Amidst all the talk about US economic strength, and Fed tapering, there has been little focus on the slow hissing sound coming from measures of US inflation.
The best measure of inflation (in terms of balancing signal and noise) is the 6mAR, and on this measure, there has been no inflation over the past six months in headline CPI terms.
In part, this is due to headline price weakness (which has something to do with US economic strength, as that’s what boosted the USD and lowered prices). However, that’s not the full story — the various core CPI measures are around 1.75%: core CPI is 1.65% 6mAR, trimmed mean CPI is 1.6% 6mAR, and median CPI is ~2.05% 6mAR.
Friday night brought us an update of the Fed’s preferred inflation measure, the PCE deflator. This was +1.1% 6mAR in trimmed mean terms, with headline prices -0.1% 6mAR, and core (ex food and energy) prices +0.9% 6m AR.
According to some, this is due to a conspiracy of temporary factors, and is therefore poised to reverse. More importantly, the WSJ’s incomparable Fed watcher, Jon Hilsenrath, has told us that this is what the Fed thinks is happening.

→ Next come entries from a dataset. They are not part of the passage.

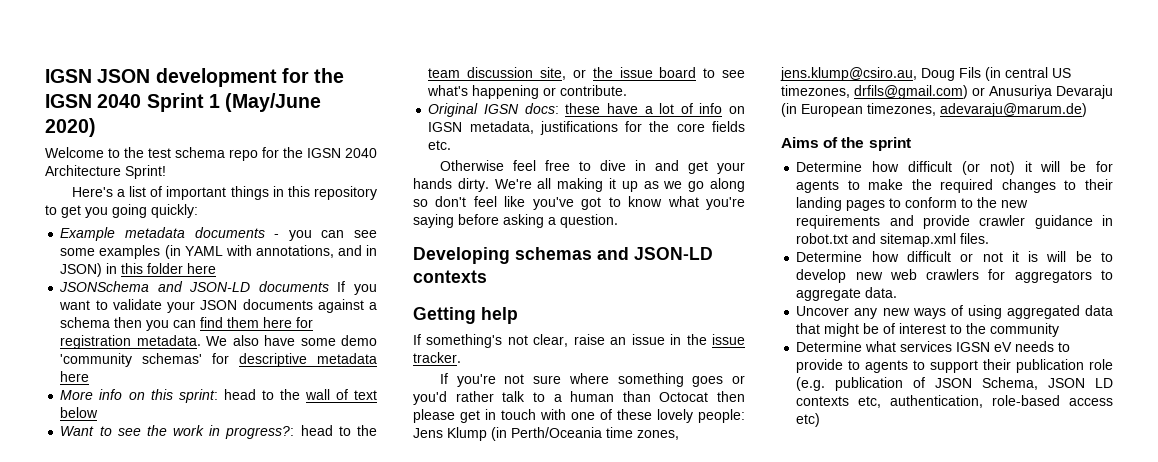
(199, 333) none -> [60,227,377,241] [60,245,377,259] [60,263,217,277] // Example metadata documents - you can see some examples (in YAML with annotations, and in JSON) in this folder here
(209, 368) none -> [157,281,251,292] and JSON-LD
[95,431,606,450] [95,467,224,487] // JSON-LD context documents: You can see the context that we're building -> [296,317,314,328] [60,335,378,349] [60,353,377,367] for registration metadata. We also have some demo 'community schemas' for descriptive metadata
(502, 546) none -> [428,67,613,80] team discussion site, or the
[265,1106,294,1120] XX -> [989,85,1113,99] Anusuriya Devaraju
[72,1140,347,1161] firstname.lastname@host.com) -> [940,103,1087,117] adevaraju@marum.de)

Even though inflation measures have fallen sharply in recent months, Federal Reserve officials aren’t ringing alarm bells about it as they have done in the past.
Fed officials have said they take comfort that the public’s expectation of future inflation, as registered in surveys of households and bond markets, has remained stable. That implies actual inflation will stop falling.
I am not sure what the Fed is looking at which gives them comfort. While the higher frequency data (3mAR) suggests the headline deflation problem is (maybe) passing, it is getting worse at the core level.
The 3m AR measures of inflation are: CPI 0.7%, core-CPI 1.3%, median CPI 1.9%, trimmed mean CPI 1.4% and trimmed mean PCE 0.9%.
Consequently, the annual measures of inflation show a clear downtrend, which seems very likely to steepen: CPI 1.2%, core-CPI 1.7%, median CPI 2.1%, trimmed mean CPI 1.6% and trimmed mean PCE 1.3%.
I realise that lower unemployment suggests rising inflation, but given that most of the unemployment rate’s decline is due to a decline in participation there’s scope to wait and see, especially when the risk of high inflation seems so very low.